Thursday, October 1, 2015

Ivy is a porch barnacle

I just realized that ivy is a porch barnacle. 

Like its seaward sister, it starts small and is a already a problem when you first spot it. 

It fastens itself to posts, crawls between boards, and climbs effortlessly. It grows tiny rootlets that don't need soil, and produces a superglue that allows it to adhere to any surface, even glass. The rootlets absorb water from rain and the air, and flourish anywhere. 



Left too long, it's a struggle to remove the vines. And once you dislodge it, it leaves behind tough tan dry roots. 










If barnacles are scraped off they leave behind their footprint too.  Here's a rock I picked up at the ocean. You can see large and small barnacle imprints. 

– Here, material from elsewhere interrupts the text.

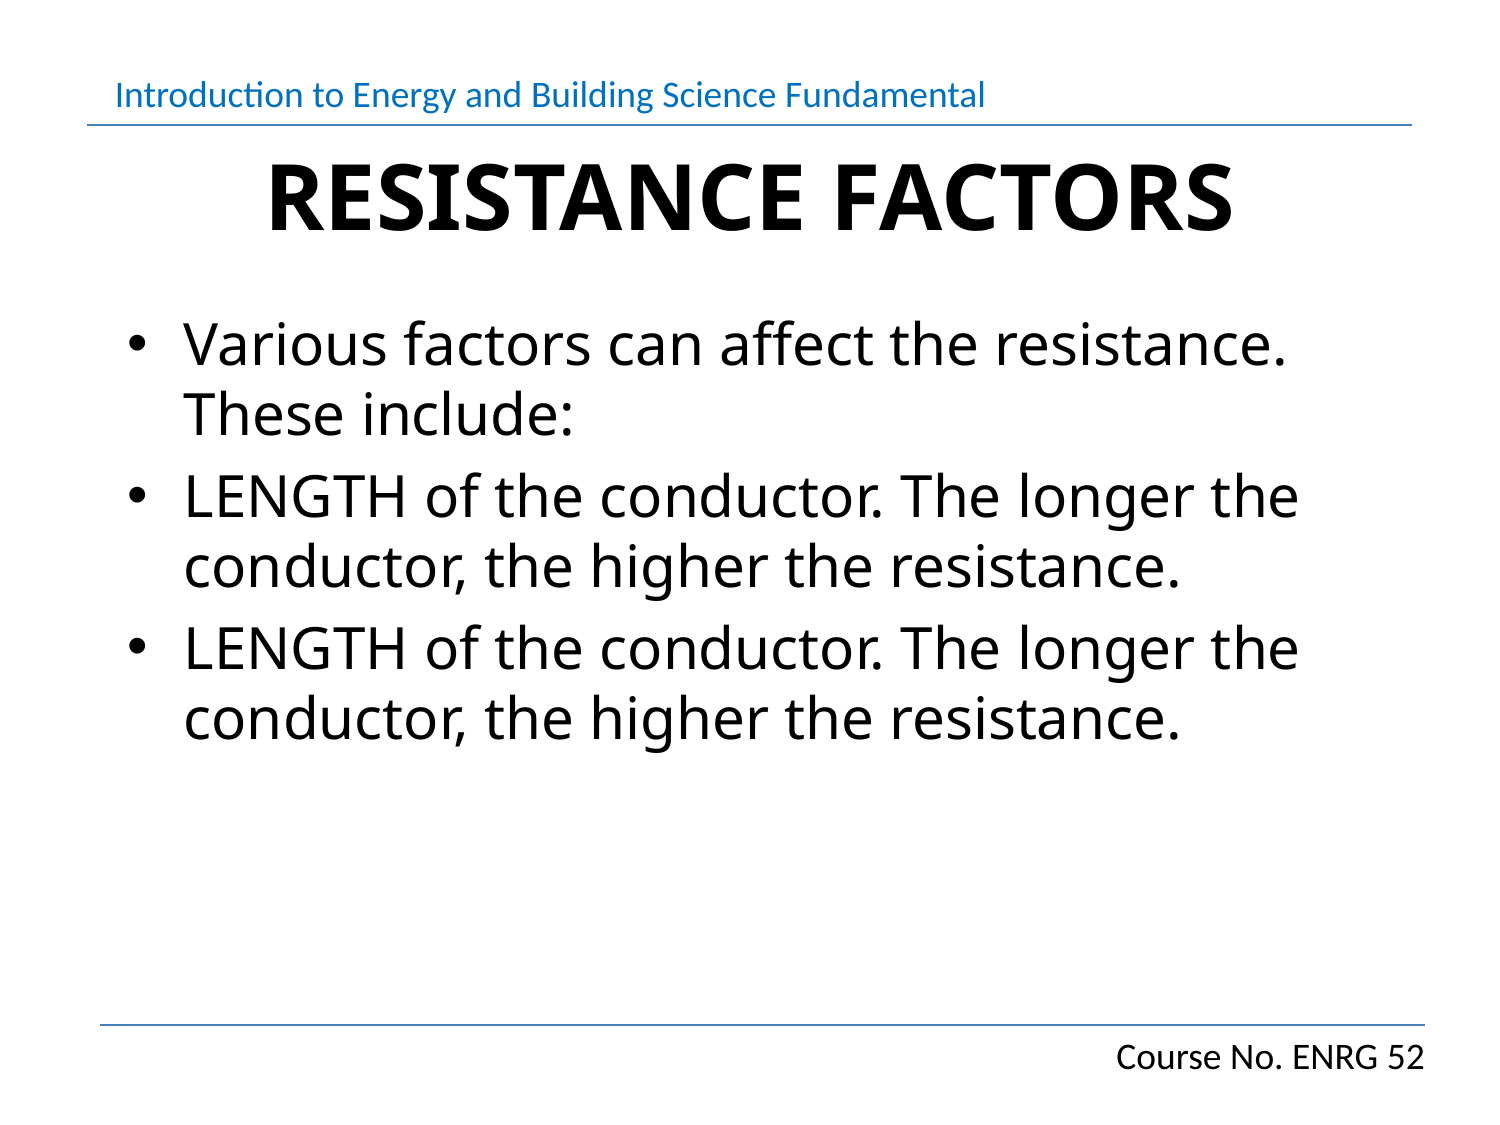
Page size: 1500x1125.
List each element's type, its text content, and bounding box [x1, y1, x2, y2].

Like the ivy, cirripods manufacture a fixative that fuses the larvae to the host. They attach head first, and their bodies have tubes that deliver the glue. As the barnacle grows, layers of the animal are added, and more cement laid down. 

Of course, both ivy and barnacles add weight to whatever they affix themselves to. Ivy in a large tree can literally weigh a ton, and barnacles on a boat can slow its progress.


I don't want my porch to be overgrown with ivy so I snip it off a couple of times a year. 

As for our rowboat, maybe the barnacles are the reason I'm a klutz with oars!